I’d welcome other comments, interpretations etc. I got the information about Father Knickerbocker from our friend Mr Google, and I’m sure readers could get the full text of the verse from there.
Ann Alex. 

6 comments :

Lance said...

Thank you and well done Ann! A brilliant take on what many of us jazz folk just considered a tune to blow or scat on!
I hope you'll keep on with this series - I for one can't wait till the next one!

Liz said...

Excellent Ann, you have a flair for this! I have always loved the clever lyrics of "Crazy Rhythm"

Jen Errington said...

It was a coincidence that you decided to write about this Ann, because Jenny and I were disc ussing the lyrics on Monday night and Jenny thought it was about violence and that fisticuffs were involved! I have forwarded your excellent explanations and she has responded: "Well done Ann! She’s done her research and come up with the correct interpretation.

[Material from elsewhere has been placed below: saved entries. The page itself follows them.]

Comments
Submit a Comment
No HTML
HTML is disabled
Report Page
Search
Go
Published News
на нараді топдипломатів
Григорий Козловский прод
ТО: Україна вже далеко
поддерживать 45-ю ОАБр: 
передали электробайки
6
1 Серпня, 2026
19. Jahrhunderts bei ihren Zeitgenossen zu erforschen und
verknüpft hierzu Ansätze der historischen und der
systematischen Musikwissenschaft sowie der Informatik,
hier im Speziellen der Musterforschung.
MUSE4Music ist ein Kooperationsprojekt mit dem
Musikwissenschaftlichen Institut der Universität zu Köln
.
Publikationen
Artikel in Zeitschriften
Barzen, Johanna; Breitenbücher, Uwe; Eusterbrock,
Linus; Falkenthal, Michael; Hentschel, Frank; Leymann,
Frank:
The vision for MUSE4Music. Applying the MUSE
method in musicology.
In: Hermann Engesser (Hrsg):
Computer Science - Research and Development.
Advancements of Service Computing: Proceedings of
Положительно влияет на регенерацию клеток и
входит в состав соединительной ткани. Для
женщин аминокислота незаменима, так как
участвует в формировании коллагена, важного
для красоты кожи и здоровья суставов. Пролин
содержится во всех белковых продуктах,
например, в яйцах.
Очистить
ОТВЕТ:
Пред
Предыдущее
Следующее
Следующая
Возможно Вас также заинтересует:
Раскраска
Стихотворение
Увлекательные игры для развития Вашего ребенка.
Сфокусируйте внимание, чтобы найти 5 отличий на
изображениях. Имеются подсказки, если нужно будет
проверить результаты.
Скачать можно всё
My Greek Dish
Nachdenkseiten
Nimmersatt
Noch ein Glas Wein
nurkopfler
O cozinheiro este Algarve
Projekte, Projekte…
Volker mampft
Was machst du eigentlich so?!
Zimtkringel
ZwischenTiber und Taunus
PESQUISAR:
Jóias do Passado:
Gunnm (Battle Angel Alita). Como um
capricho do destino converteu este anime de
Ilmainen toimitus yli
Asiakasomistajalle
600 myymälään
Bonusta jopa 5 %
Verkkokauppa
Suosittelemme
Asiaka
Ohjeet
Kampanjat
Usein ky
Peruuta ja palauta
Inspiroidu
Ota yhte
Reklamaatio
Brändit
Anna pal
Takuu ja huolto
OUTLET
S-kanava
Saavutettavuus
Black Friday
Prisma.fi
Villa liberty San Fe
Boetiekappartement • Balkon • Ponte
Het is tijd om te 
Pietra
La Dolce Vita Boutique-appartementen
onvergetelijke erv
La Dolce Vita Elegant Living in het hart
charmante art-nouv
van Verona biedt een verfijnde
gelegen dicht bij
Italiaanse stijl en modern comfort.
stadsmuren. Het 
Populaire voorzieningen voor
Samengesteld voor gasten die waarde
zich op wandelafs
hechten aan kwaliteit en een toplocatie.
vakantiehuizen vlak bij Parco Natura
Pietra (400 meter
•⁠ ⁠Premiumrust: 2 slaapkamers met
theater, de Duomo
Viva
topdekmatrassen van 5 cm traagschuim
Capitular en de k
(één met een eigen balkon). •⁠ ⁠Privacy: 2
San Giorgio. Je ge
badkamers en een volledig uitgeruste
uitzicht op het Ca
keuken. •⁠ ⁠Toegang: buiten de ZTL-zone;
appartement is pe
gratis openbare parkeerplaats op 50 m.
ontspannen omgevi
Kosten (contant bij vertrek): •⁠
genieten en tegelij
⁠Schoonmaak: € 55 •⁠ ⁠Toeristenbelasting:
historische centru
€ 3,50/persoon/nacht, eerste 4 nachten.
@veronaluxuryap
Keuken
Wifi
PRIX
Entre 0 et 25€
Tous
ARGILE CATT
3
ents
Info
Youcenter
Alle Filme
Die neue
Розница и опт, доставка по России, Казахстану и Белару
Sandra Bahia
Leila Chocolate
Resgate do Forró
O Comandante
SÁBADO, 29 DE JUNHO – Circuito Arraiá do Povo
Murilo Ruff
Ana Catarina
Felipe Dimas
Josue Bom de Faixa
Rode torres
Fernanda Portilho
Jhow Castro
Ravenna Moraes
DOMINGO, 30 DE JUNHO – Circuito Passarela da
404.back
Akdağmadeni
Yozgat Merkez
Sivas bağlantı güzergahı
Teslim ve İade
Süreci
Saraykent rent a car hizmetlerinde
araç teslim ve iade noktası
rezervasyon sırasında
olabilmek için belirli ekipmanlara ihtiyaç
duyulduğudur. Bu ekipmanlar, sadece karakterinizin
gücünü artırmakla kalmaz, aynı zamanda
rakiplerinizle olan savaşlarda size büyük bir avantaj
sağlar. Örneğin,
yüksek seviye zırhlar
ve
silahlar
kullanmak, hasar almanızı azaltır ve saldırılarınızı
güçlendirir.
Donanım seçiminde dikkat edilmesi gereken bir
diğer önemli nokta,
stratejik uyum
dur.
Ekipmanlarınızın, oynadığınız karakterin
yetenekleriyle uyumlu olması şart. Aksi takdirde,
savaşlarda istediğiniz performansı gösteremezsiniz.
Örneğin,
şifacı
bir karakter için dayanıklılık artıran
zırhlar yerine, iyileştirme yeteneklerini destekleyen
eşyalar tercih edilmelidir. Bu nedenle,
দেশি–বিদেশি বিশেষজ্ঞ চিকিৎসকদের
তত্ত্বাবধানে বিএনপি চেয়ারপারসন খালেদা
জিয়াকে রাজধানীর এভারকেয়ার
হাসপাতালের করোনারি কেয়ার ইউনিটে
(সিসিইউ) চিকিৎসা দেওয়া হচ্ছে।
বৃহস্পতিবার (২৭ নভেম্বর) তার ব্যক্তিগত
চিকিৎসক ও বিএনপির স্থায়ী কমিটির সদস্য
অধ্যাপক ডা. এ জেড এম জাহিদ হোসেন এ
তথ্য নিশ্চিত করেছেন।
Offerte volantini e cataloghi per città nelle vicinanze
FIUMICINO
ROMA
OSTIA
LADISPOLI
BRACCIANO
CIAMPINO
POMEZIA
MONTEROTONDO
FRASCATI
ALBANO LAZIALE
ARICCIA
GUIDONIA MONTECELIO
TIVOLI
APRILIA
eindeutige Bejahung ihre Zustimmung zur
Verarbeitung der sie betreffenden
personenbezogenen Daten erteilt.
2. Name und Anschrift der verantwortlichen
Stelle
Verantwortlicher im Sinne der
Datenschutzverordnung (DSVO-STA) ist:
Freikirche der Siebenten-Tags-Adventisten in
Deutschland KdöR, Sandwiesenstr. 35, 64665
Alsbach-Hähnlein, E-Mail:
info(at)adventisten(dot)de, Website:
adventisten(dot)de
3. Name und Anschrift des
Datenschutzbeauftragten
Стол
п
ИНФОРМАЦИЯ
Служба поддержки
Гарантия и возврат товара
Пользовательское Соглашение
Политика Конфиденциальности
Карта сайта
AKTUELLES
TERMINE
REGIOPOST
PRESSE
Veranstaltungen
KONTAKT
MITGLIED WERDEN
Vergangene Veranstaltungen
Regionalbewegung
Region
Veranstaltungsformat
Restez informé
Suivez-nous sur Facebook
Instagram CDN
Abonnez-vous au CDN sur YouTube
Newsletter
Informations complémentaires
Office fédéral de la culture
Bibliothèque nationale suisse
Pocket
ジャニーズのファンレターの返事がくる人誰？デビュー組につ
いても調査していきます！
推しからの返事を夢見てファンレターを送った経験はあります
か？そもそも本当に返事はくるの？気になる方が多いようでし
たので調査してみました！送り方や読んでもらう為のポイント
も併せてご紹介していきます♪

I had already begun to question my ideas of violence- it all seemed a bit too rock and roll and Tarantino- but I had gone down the drugs route and wondered if Crazy Rhythm was jazz code for cocaine or something. Ann’s analysis suggests that it is a term for being intoxicated or ‘off your face’ which makes sense. Much more convincing than fisticuffs! She must explain it to George." The last sentence is because George Anyfantis was questioning these lyrics and asking what highbrow/lowbrow etc was! Hard enough for us English to understand!!!

Lance said...

I think Ann meant Crazy Rhythm as being intoxicated by the music (jazz) which was just entering American society - hence 'The Jazz Age'. Other numbers such as Gershwin's Fascinating Rhythm - 'Fascinating rhythm, you've got me on the go - Fascinating rhythm, I'm all a-quiver.' Broadway Rhythm, written in the mid '30s, evokes a similar response - Oh, that Broadway rhythm. When I hear that happy beat, I feel like dancin' down the street. I'm sure our good friend Carstairs will come up with a host of other examples from that era.

Jen Errington said...

Yes Lance I thought that...I will inform Jenny....these performing arts folks get carried away with their imagination!!

Ann Alex said...

I'm just so glad that this has lead to so much discussion, especially among my fellow Indigo singers as we need to know about our lyrics. And the piano rag-like version of the tune highlighted by Lance is just brilliant.